§ **What to produce**:
Return the full listing character for character, without its pictures.

§ **Given data**:

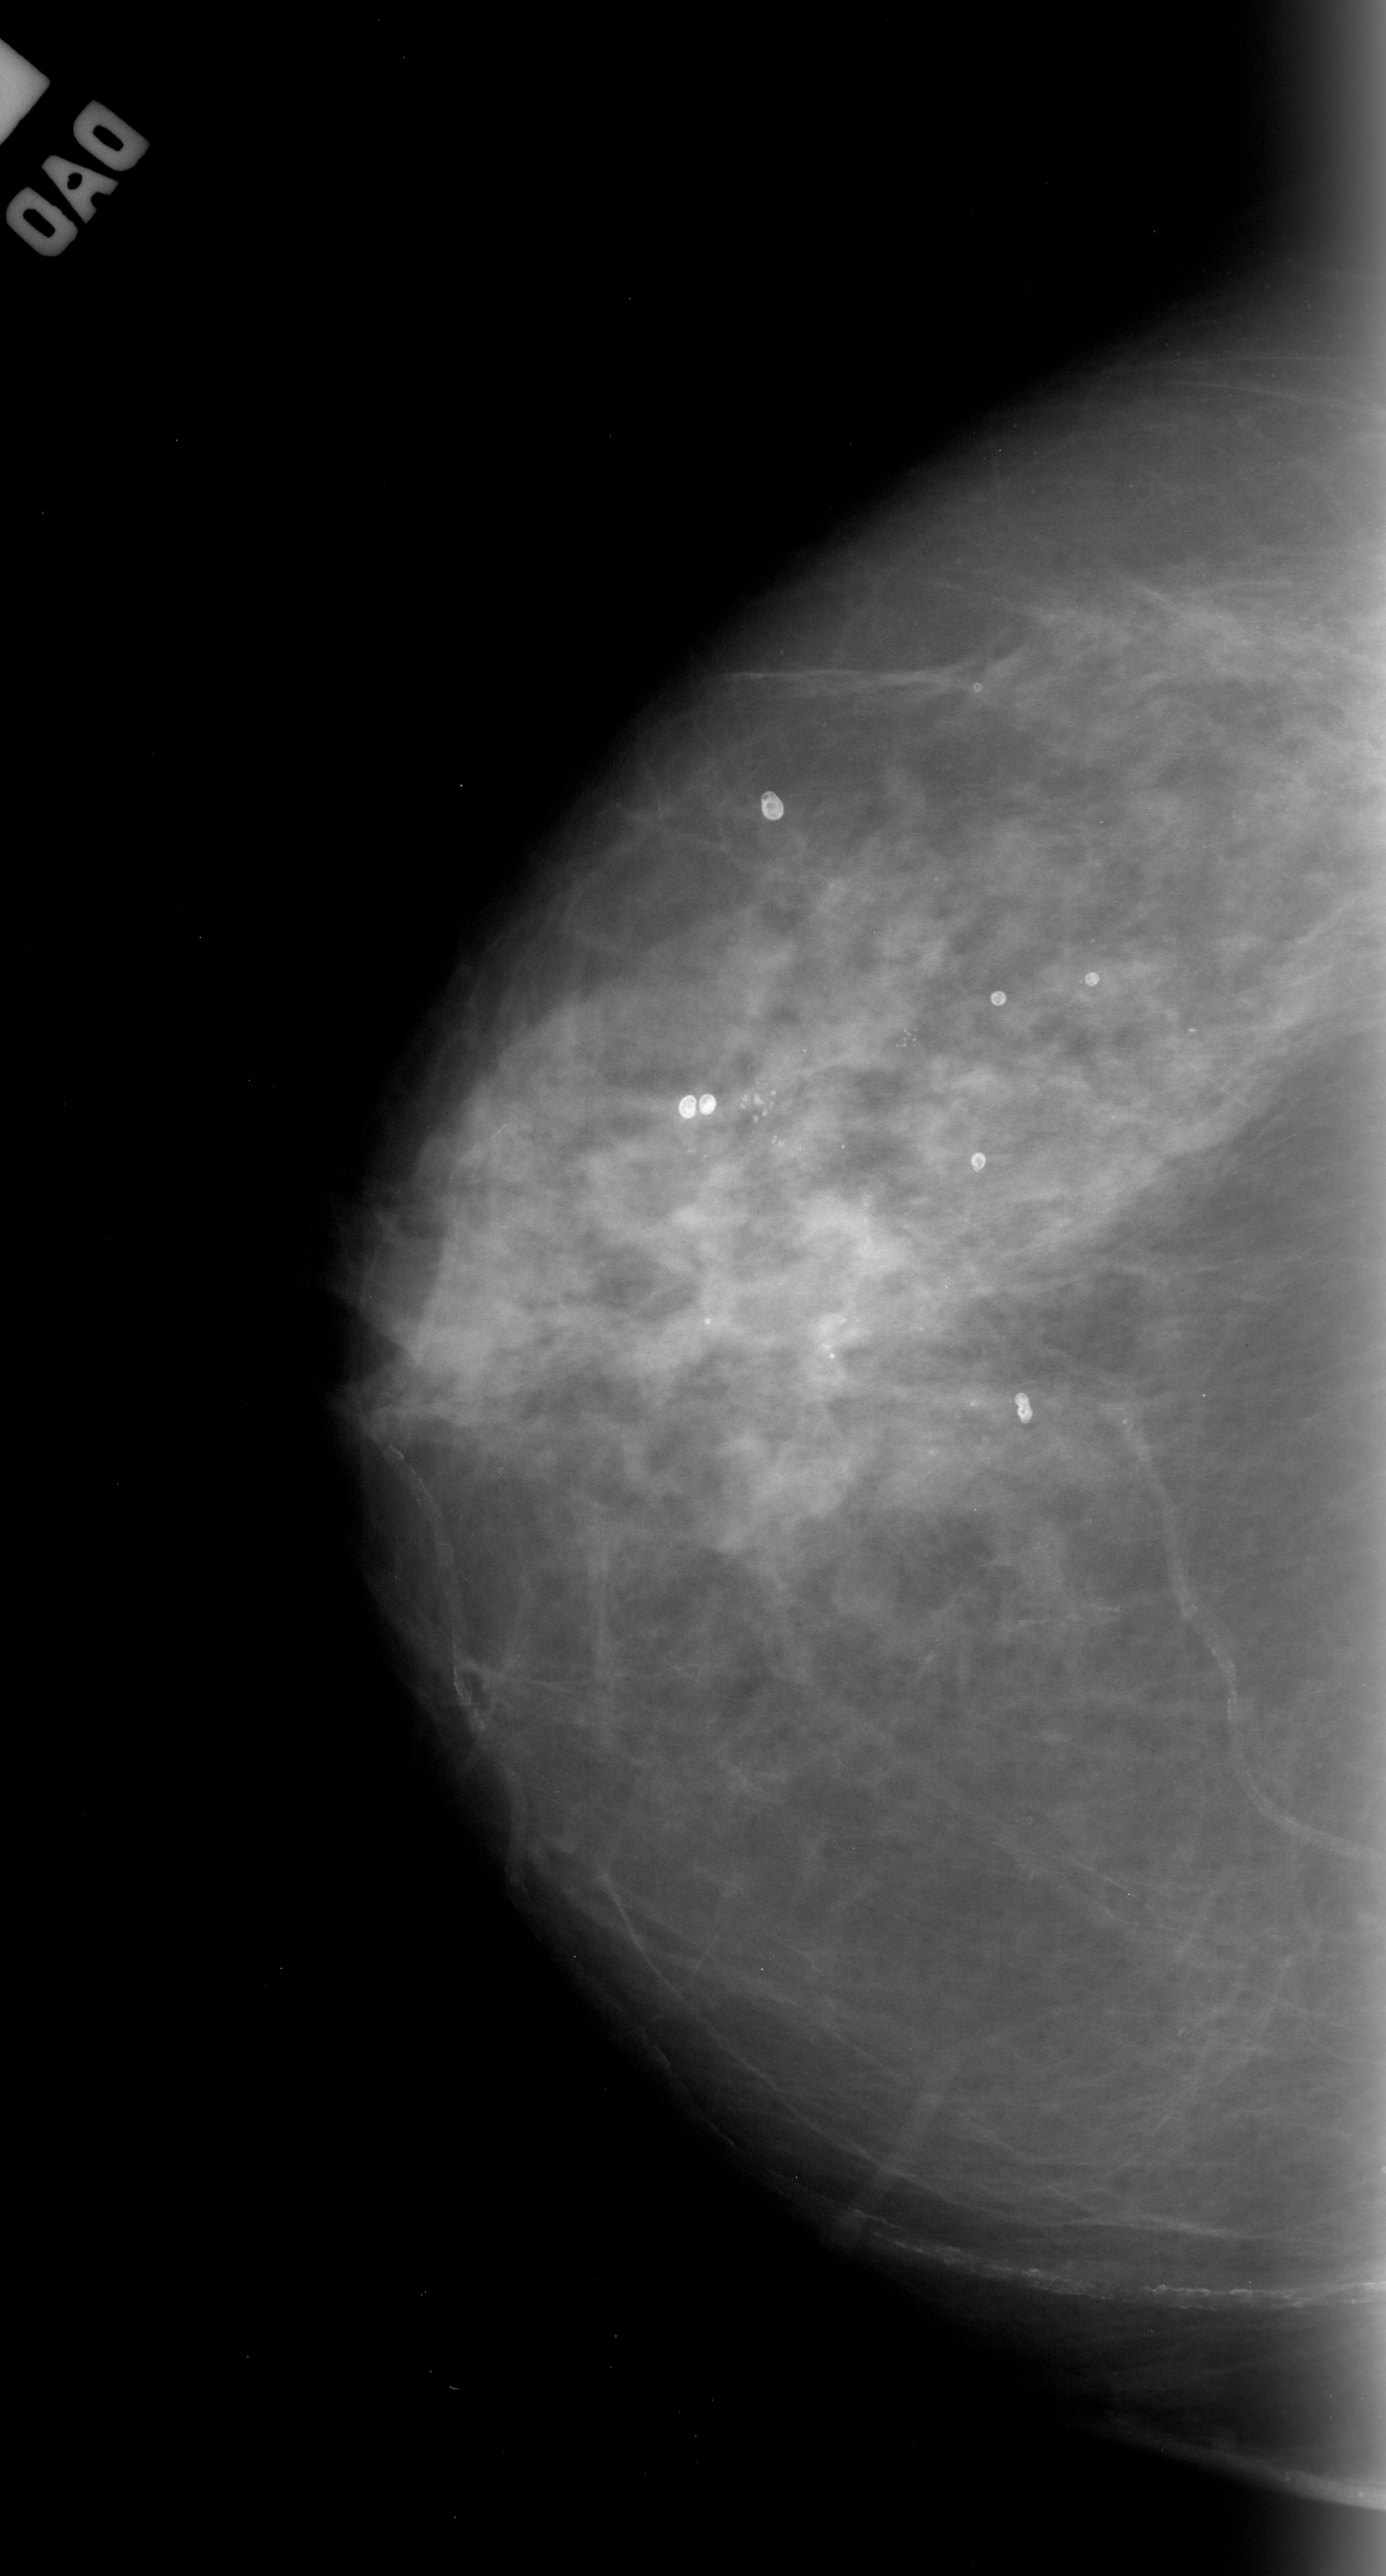
Mammogram (digitized film); left breast; craniocaudal (CC) view; breast composition: heterogeneously dense (BI-RADS density category 3 of 4); 1386 × 2576 image matrix.
Marked abnormalities (boxes around the expert regions of interest):
- calcifications, morphology pleomorphic, distribution segmental; BI-RADS assessment category 4; pathology (as recorded): malignant: box from (x=658, y=995) to (x=986, y=1425) px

§ **Solution to this problem**:
Mammogram (digitized film); left breast; craniocaudal (CC) view; breast composition: heterogeneously dense (BI-RADS density category 3 of 4); 1386 × 2576 image matrix.
Marked abnormalities (boxes around the expert regions of interest):
- calcifications, morphology pleomorphic, distribution segmental; BI-RADS assessment category 4; pathology (as recorded): malignant: box from (x=658, y=995) to (x=986, y=1425) px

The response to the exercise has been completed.